Congressional leaders are closing in on a long-awaited coronavirus relief bill that could include a second round of direct payments to millions of Americans still reeling from the pandemic-induced recession.

The measure under discussion, which costs about $900 billion, is expected to exclude two of the most contentious issues: funding for state and local governments and a liability shield for businesses against coronavirus-related lawsuits.

But the four leaders are also discussing adding another stimulus check to the package. It's unclear whether the payments would match the size of the checks in the March CARES Act, which sent up to $1,200 to adults earning less than $99,000 and included $500 for dependents under the age of 17. The Trump administration previously proposed sending $600 stimulus checks as a way to placate deficit-weary Republicans.

House Speaker Nancy Pelosi, Senate Majority Leader Mitch McConnell, Senate Minority Leader Chuck Schumer and House Minority Leader Kevin McCarthy met multiple times on Tuesday to discuss a relief package and were expected to continue negotiations on Wednesday.

Their meeting came after a bipartisan group of senators unveiled a $748 billion bill that included $300-a-week in sweetened jobless aid for 16 weeks, $300 billion for small businesses, $35 billion for health-care providers and $82 billion for schools. A more controversial $160 billion add-on would include aid for state and local governments and a liability shield for businesses against COVID-related lawsuits — the two thorniest issues that have plagued negotiations for months.

"We made major headway for hammering out a targeted relief package," McConnell said Wednesday on the Senate floor.

Schumer also said that lawmakers are close to striking a deal, but said his party would push for another aid package next year when President-elect Joe Biden is sworn into office.

"It's not a done deal yet," Schumer said Wednesday on the Senate floor. "But we are very close.
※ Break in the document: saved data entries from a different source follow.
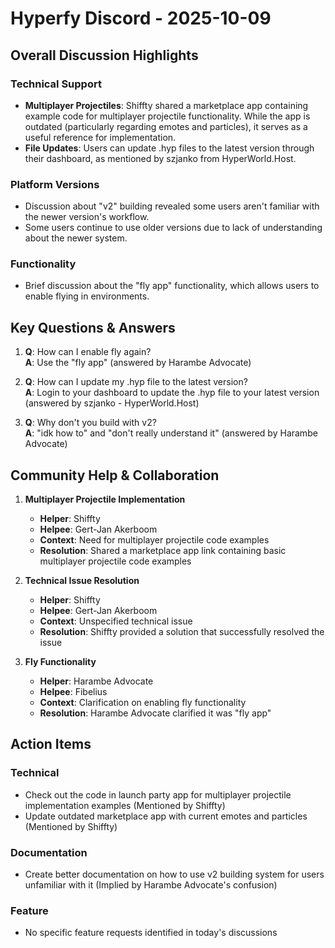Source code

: # Hyperfy Discord - 2025-10-09

## Overall Discussion Highlights

### Technical Support
- **Multiplayer Projectiles**: Shiffty shared a marketplace app containing example code for multiplayer projectile functionality. While the app is outdated (particularly regarding emotes and particles), it serves as a useful reference for implementation.
- **File Updates**: Users can update .hyp files to the latest version through their dashboard, as mentioned by szjanko from HyperWorld.Host.

### Platform Versions
- Discussion about "v2" building revealed some users aren't familiar with the newer version's workflow.
- Some users continue to use older versions due to lack of understanding about the newer system.

### Functionality
- Brief discussion about the "fly app" functionality, which allows users to enable flying in environments.

## Key Questions & Answers

1. **Q**: How can I enable fly again?  
   **A**: Use the "fly app" (answered by Harambe Advocate)

2. **Q**: How can I update my .hyp file to the latest version?  
   **A**: Login to your dashboard to update the .hyp file to your latest version (answered by szjanko - HyperWorld.Host)

3. **Q**: Why don't you build with v2?  
   **A**: "idk how to" and "don't really understand it" (answered by Harambe Advocate)

## Community Help & Collaboration

1. **Multiplayer Projectile Implementation**
   - **Helper**: Shiffty
   - **Helpee**: Gert-Jan Akerboom
   - **Context**: Need for multiplayer projectile code examples
   - **Resolution**: Shared a marketplace app link containing basic multiplayer projectile code examples

2. **Technical Issue Resolution**
   - **Helper**: Shiffty
   - **Helpee**: Gert-Jan Akerboom
   - **Context**: Unspecified technical issue
   - **Resolution**: Shiffty provided a solution that successfully resolved the issue

3. **Fly Functionality**
   - **Helper**: Harambe Advocate
   - **Helpee**: Fibelius
   - **Context**: Clarification on enabling fly functionality
   - **Resolution**: Harambe Advocate clarified it was "fly app"

## Action Items

### Technical
- Check out the code in launch party app for multiplayer projectile implementation examples (Mentioned by Shiffty)
- Update outdated marketplace app with current emotes and particles (Mentioned by Shiffty)

### Documentation
- Create better documentation on how to use v2 building system for users unfamiliar with it (Implied by Harambe Advocate's confusion)

### Feature
- No specific feature requests identified in today's discussions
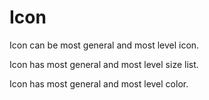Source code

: # Icon

Icon can be most general and most level icon.

Icon has most general and most level size list.

Icon has most general and most level color.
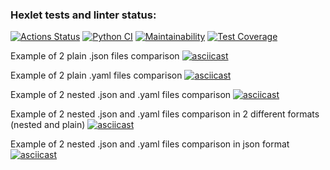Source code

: ### Hexlet tests and linter status:
[![Actions Status](https://github.com/marinavasyukova/python-project-50/workflows/hexlet-check/badge.svg)](https://github.com/marinavasyukova/python-project-50/actions) [![Python CI](https://github.com/marinavasyukova/python-project-50/actions/workflows/pyci.yml/badge.svg)](https://github.com/marinavasyukova/python-project-50/actions/workflows/pyci.yml) [![Maintainability](https://api.codeclimate.com/v1/badges/3faf578b85ebd40d3eba/maintainability)](https://codeclimate.com/github/marinavasyukova/python-project-50/maintainability) [![Test Coverage](https://api.codeclimate.com/v1/badges/3faf578b85ebd40d3eba/test_coverage)](https://codeclimate.com/github/marinavasyukova/python-project-50/test_coverage)

Example of 2 plain .json files comparison
[![asciicast](https://asciinema.org/a/Cy9uLmqjrE5rM03Qc2Ygk41Wi.svg)](https://asciinema.org/a/Cy9uLmqjrE5rM03Qc2Ygk41Wi)

Example of 2 plain .yaml files comparison
[![asciicast](https://asciinema.org/a/AqCDguTgp1OxjR1L77ysIsWak.svg)](https://asciinema.org/a/AqCDguTgp1OxjR1L77ysIsWak)

Example of 2 nested .json and .yaml files comparison
[![asciicast](https://asciinema.org/a/YrWLFAivqtkD5IuWA0VMnG5Km.svg)](https://asciinema.org/a/YrWLFAivqtkD5IuWA0VMnG5Km)

Example of 2 nested .json and .yaml files comparison in 2 different formats (nested and plain)
[![asciicast](https://asciinema.org/a/UtOyI1DLF6mM6M9z4ealUw10e.svg)](https://asciinema.org/a/UtOyI1DLF6mM6M9z4ealUw10e)

Example of 2 nested .json and .yaml files comparison in json format
[![asciicast](https://asciinema.org/a/KVkG7T5YNyolZkOkoPGCcASj3.svg)](https://asciinema.org/a/KVkG7T5YNyolZkOkoPGCcASj3)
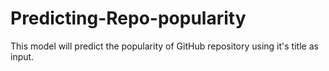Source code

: # Predicting-Repo-popularity
This model will predict the popularity of GitHub repository using it's title as input.
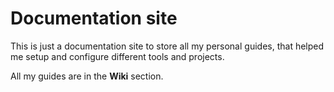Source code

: # Documentation site 
This is just a documentation site to store all my personal guides, that helped me setup and configure different tools and projects. 

All my guides are in the **Wiki** section. 
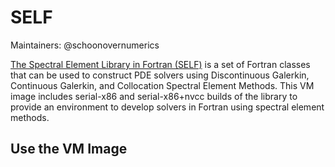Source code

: # SELF

Maintainers: @schoonovernumerics

[The Spectral Element Library in Fortran (SELF)](https://github.com/FluidNumerics/SELF) is a set of Fortran classes that can be used to construct PDE solvers using Discontinuous Galerkin, Continuous Galerkin, and Collocation Spectral Element Methods. This VM image includes serial-x86 and serial-x86+nvcc builds of the library to provide an environment to develop solvers in Fortran using spectral element methods.

## Use the VM Image


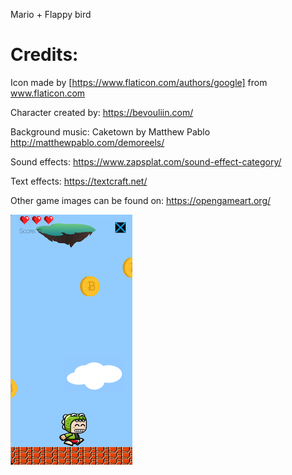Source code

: Mario + Flappy bird

# Credits:

Icon made by [https://www.flaticon.com/authors/google] from www.flaticon.com

Character created by: https://bevouliin.com/

Background music: Caketown by Matthew Pablo
http://matthewpablo.com/demoreels/

Sound effects: https://www.zapsplat.com/sound-effect-category/

Text effects: https://textcraft.net/

Other game images can be found on: https://opengameart.org/

![Alt Text](https://github.com/nikki-thn/Komac/blob/master/Screen%20Shot%202019-03-12%20at%203.04.24%20PM.png)


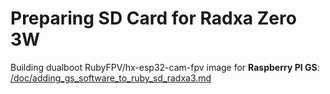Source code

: # Preparing SD Card for Radxa Zero 3W

Building dualboot RubyFPV/hx-esp32-cam-fpv image for **Raspberry PI GS**: [/doc/adding_gs_software_to_ruby_sd_radxa3.md ](/doc/adding_gs_software_to_ruby_sd_radxa3.md )
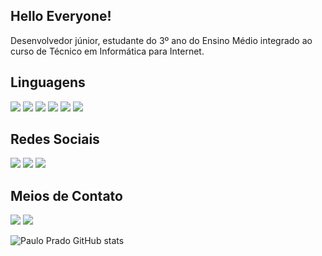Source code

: ## Hello Everyone!
Desenvolvedor júnior, estudante do 3º ano do Ensino Médio integrado ao curso de Técnico em Informática para Internet.

## Linguagens
<img src="https://img.shields.io/badge/HTML5-E34F26?style=for-the-badge&logo=html5&logoColor=white"/> <img src="https://img.shields.io/badge/CSS3-1572B6?style=for-the-badge&logo=css3&logoColor=white"/> <img src="https://img.shields.io/badge/JavaScript-323330?style=for-the-badge&logo=javascript&logoColor=F7DF1E"/> <img src="https://img.shields.io/badge/PHP-777BB4?style=for-the-badge&logo=php&logoColor=white"/> <img src="https://img.shields.io/badge/Python-FFD43B?style=for-the-badge&logo=python&logoColor=blue"/> <img src="https://img.shields.io/badge/GIT-E44C30?style=for-the-badge&logo=git&logoColor=white"/>


## Redes Sociais
<img src="https://img.shields.io/badge/Instagram-E4405F?style=for-the-badge&logo=instagram&logoColor=white"/> <img src="https://img.shields.io/badge/LinkedIn-0077B5?style=for-the-badge&logo=linkedin&logoColor=white"/> <img src="https://img.shields.io/badge/Codecademy-FFF0E5?style=for-the-badge&logo=codecademy&logoColor=303347"/>

## Meios de Contato
<img src="https://img.shields.io/badge/Gmail-D14836?style=for-the-badge&logo=gmail&logoColor=white"/> <img src="
https://img.shields.io/badge/Discord-5865F2?style=for-the-badge&logo=discord&logoColor=white"/>


![Paulo Prado GitHub stats](https://github-readme-stats.vercel.app/api?username=paulomaprado&show_icons=true&theme=radical)
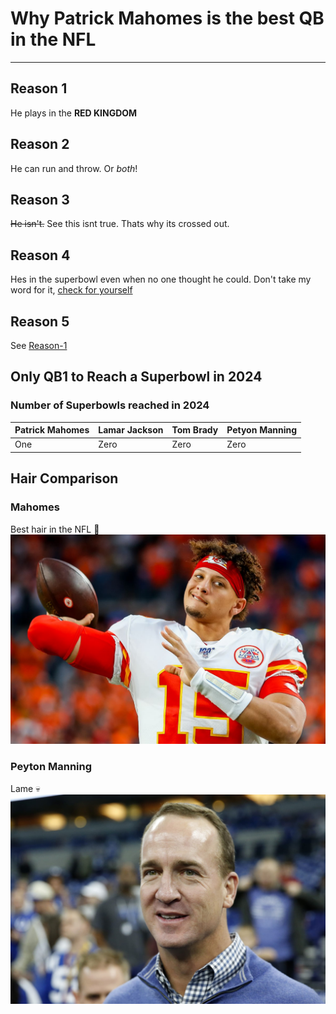 # Why Patrick Mahomes is the best QB in the NFL #
-----------------------------------------------------------------------------------------------------------------------------------------------------------
## Reason 1 ##
He plays in the **RED KINGDOM**

## Reason 2 ##
He can run and throw. Or *both*!

## Reason 3 ##
~~He isn't.~~ See this isnt true. Thats why its crossed out.

## Reason 4 ##
Hes in the superbowl even when no one thought he could. Don't take my word for it, [check for yourself](https://www.nfl.com/super-bowl/event-info/ "title")

## Reason 5 ##
See [Reason-1](#Reason-1 "Goto Reason-1")

## Only QB1 to Reach a Superbowl in 2024 ##
### Number of Superbowls reached in 2024 ###
Patrick Mahomes | Lamar Jackson | Tom Brady | Petyon Manning |
----------------|---------------|-----------|----------------|
One             |Zero           |Zero       |Zero            |


## Hair Comparison ##
### Mahomes ###
Best hair in the NFL :star_struck:
![alt text](PatrickMahomes.jpg "The GOAT")
### Peyton Manning ####
Lame :skull:
![alt text](1187675349.jpeg "lame") 


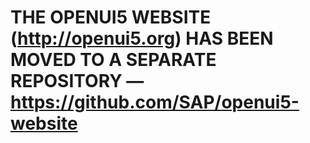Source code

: # THE OPENUI5 WEBSITE (http://openui5.org) HAS BEEN MOVED TO A SEPARATE REPOSITORY — https://github.com/SAP/openui5-website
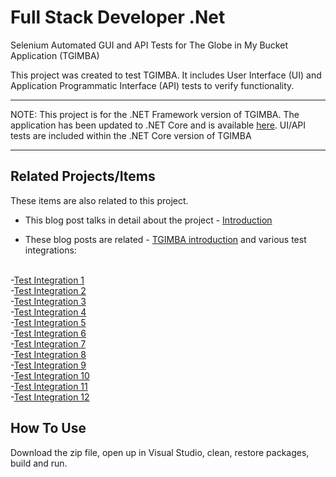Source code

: # Full Stack Developer .Net
Selenium Automated GUI and API Tests for The Globe in My Bucket Application (TGIMBA)

This project was created to test TGIMBA.  It includes User Interface (UI) and Application Programmatic Interface (API) tests to verify functionality.

*******
NOTE:  This project is for the .NET Framework version of TGIMBA.  The application has been updated to .NET Core and is available 
<a href="https://github.com/ehelin/TgimbaNetCore/">here</a>.  UI/API tests are included within the .NET Core version of TGIMBA
*******

## Related Projects/Items

These items are also related to this project. 

* This blog post talks in detail about the project - 
<a href="https://erichelin.wordpress.com/2016/03/19/tgimba-automated-testing-with-selenium/">Introduction</a>

* These blog posts are related - 
<a href="https://erichelin.wordpress.com/2016/03/09/tgimba/">TGIMBA introduction</a> and various test integrations:
<br />
-<a href="https://erichelin.wordpress.com/2018/11/02/tgimba-net-core-upgrade-login-page-selenium-integration-test/">Test Integration 1</a>
<br />
-<a href="https://erichelin.wordpress.com/2018/11/30/tgimba-net-core-upgrade-registration-page-vanilla-js-jquery-js-angular-6-type-script-and-react-redux-js-w-selenium-test/">Test Integration 2</a>
<br />
-<a href="https://erichelin.wordpress.com/2018/12/12/tgimba-net-core-upgrade-main-display-panel-vanilla-js-jquery-js-angular-6-type-script-and-react-redux-js-w-selenium-test/">Test Integration 3</a>
<br />
-<a href="https://erichelin.wordpress.com/2019/01/08/tgimba-net-core-upgrade-main-menu-with-partial-functionality-vanilla-js-jquery-js-angular-6-type-script-and-react-redux-js-w-selenium-test/">Test Integration 4</a>
<br />
-<a href="https://erichelin.wordpress.com/2019/02/11/tgimba-net-core-upgrade-adding-displaying-bucket-list-items-vanilla-js-jquery-js-angular-6-type-script-and-react-redux-js-w-selenium-test/">Test Integration 5</a>
<br />
-<a href="https://erichelin.wordpress.com/2019/02/16/tgimba-net-core-upgrade-editing-deleting-bucket-list-items-vanilla-js-jquery-js-angular-6-type-script-and-react-redux-js-w-selenium-test/">Test Integration 6</a>
<br />
-<a href="https://erichelin.wordpress.com/2019/03/07/tgimba-net-core-upgrade-sorting-vanilla-js-jquery-js-angular-6-type-script-and-react-redux-js-w-selenium-test/">Test Integration 7</a>
<br />
-<a href="https://erichelin.wordpress.com/2019/03/18/tgimba-net-core-upgrade-searching-vanilla-js-jquery-js-angular-6-type-script-and-react-redux-js-w-selenium-test/">Test Integration 8</a>
<br />
-<a href="https://erichelin.wordpress.com/2019/04/02/tgimba-net-core-upgrade-react-redux-js-refactor/">Test Integration 9</a>
<br />
-<a href="https://erichelin.wordpress.com/2019/07/06/tgimba-net-core-new-dashboard-oriented-welcome-pae/">Test Integration 10</a>
<br />
-<a href="https://erichelin.wordpress.com/2019/12/26/tgimba-net-core-api-the-new-api-and-service-layers-part-3-bucket-list-item-methods/">Test Integration 11</a>
<br />
-<a href="https://erichelin.wordpress.com/2020/01/20/tgimba-net-core-integrating-website-with-api-ish/">Test Integration 12</a>

## How To Use
Download the zip file, open up in Visual Studio, clean, restore packages, build and run.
For Democrats, this has always been about getting the American people the relief they need."

President Trump has been a vocal supporter of sending a second stimulus check to Americans and has received the backing from lawmakers across the political aisle, including Sens. Bernie Sanders, I-Vt., and Josh Hawley, R-Mo. Both senators had threatened to use the Friday government funding deadline to try to force a vote on the stimulus checks.

The bill is also expected to include an extension of boosted federal unemployment benefits — though it will likely fall short of the $600-a-week payments that expired at the end of July — as well as another tranche of funding for small businesses. Other components of the deal include funding for vaccine distribution, education, transportation and health care.

Relief talks come at an increasingly perilous time for the nation as it teeters on the brink of another economic downturn.

Job growth is slowing -- the Labor Department said last week that the economy created just 245,000 new positions last month, the smallest amount since the recovery began -- state and local governments are implementing more restriction measures and key lifelines that propped up the economy in the early days of the pandemic are poised to expire at the end of the year.

One estimate found that at least 12 million laid-off workers will be left without an income the day after Christmas when two federal jobless aid programs established by the March CARES Act expire.

The negotiators are rushing to attach the deal to a $1.4 trillion omnibus spending deal, which needs to pass by Friday in order to prevent a government shutdown at midnight. Pelosi and McConnell have both indicated they want to combine coronavirus relief with the spending measure.

That gives leaders just a few days to finalize the aid package and spending bill, approve them in both chambers and send to Trump's desk for his signature.